Technik auf Weltreise ist eine der häufigsten Fragen, die wir bekommen. Was nehmt ihr mit? Welche Kamera? Welcher Laptop? Und wie bleibt ihr überall online? Die ehrliche Antwort: weniger als ihr denkt – aber das Richtige.
Wir haben uns über Monate damit auseinandergesetzt, was wirklich notwendig ist und was nur Ballast wäre. Hier ist unser komplettes Setup – mit konkreten Geräteempfehlungen, Preisen und unseren persönlichen Entscheidungen dahinter.
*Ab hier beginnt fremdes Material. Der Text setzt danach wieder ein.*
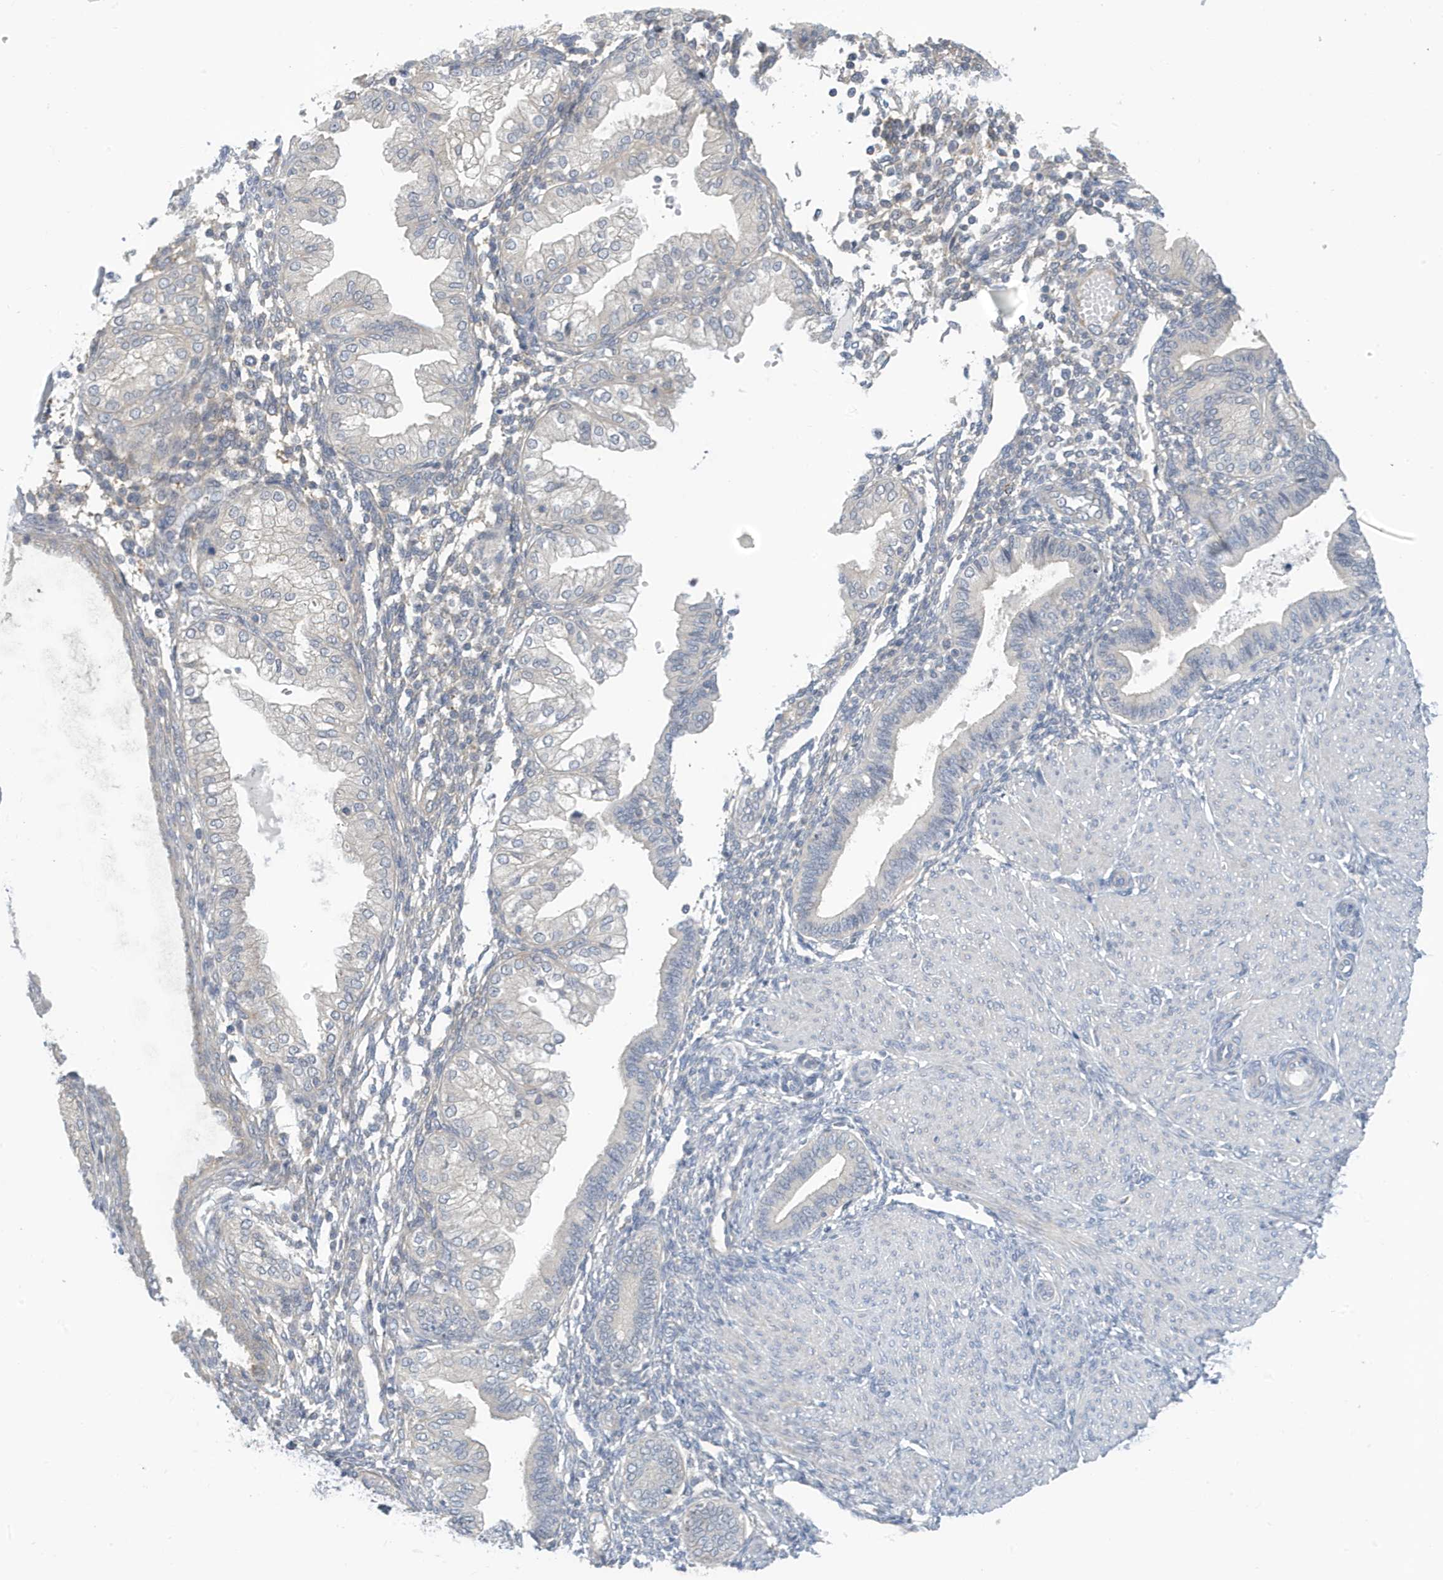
{"staining": {"intensity": "negative", "quantity": "none", "location": "none"}, "tissue": "endometrium", "cell_type": "Cells in endometrial stroma", "image_type": "normal", "snomed": [{"axis": "morphology", "description": "Normal tissue, NOS"}, {"axis": "topography", "description": "Endometrium"}], "caption": "The photomicrograph demonstrates no staining of cells in endometrial stroma in normal endometrium.", "gene": "VTA1", "patient": {"sex": "female", "age": 53}}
Das Smartphone – Herzstück der Reise
Das Smartphone ist das wichtigste Gerät auf jeder Weltreise. Es ist gleichzeitig Kamera, Navigationsgerät, Bankterminal, Kommunikationszentrale und Ticket-Wallet. Wer hier spart oder ein veraltetes Gerät mitnimmt, bereut es schnell.
- Hauptkamera für Alltagsmomente, Stories und spontane Aufnahmen
- Navigation via Google Maps oder Maps.me (offline)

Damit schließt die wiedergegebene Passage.